## Excerpted data

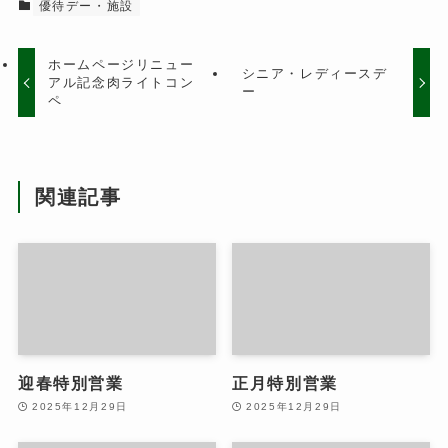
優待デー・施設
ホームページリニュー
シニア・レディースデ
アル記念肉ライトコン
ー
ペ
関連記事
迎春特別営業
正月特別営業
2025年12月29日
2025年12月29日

...

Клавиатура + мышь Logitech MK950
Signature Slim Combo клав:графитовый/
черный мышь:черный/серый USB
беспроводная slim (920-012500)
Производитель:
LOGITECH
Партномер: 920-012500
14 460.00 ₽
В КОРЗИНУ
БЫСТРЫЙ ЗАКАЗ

* * *

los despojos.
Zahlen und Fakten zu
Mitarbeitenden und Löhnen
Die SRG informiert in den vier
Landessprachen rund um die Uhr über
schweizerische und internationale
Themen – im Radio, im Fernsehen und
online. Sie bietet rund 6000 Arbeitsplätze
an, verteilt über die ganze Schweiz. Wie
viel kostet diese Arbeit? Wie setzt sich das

## Exercise instructions
Output the lines of the records from the line with "Клавиатура + мышь Logitech MK950" to the line with "БЫСТРЫЙ ЗАКАЗ", both included, as a JSON list of strings with one string per line and blank lines left out.

## Your solution
[
  "Клавиатура + мышь Logitech MK950",
  "Signature Slim Combo клав:графитовый/",
  "черный мышь:черный/серый USB",
  "беспроводная slim (920-012500)",
  "Производитель:",
  "LOGITECH",
  "Партномер: 920-012500",
  "14 460.00 ₽",
  "В КОРЗИНУ",
  "БЫСТРЫЙ ЗАКАЗ"
]